(WORK ITEM): Where the string "raise" occurs in the material below, report the whole line.

########

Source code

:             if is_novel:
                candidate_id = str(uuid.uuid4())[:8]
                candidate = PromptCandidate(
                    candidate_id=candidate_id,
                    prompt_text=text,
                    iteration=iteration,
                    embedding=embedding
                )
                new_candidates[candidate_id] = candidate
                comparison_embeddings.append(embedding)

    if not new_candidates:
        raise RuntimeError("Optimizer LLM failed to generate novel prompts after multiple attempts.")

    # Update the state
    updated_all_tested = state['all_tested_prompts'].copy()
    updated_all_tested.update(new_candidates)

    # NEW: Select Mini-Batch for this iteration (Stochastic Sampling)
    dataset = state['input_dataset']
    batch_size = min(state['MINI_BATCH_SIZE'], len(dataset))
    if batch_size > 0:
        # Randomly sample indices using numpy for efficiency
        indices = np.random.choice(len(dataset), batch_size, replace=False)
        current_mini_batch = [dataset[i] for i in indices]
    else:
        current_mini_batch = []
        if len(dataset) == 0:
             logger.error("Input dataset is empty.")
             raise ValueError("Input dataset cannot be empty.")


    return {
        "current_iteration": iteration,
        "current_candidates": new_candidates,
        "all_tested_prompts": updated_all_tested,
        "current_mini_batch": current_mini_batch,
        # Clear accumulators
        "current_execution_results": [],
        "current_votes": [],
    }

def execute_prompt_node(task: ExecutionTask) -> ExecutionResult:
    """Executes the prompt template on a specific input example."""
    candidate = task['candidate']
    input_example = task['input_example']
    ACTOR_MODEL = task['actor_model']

########

(YOUR SOLUTION):
        raise RuntimeError("Optimizer LLM failed to generate novel prompts after multiple attempts.")
             raise ValueError("Input dataset cannot be empty.")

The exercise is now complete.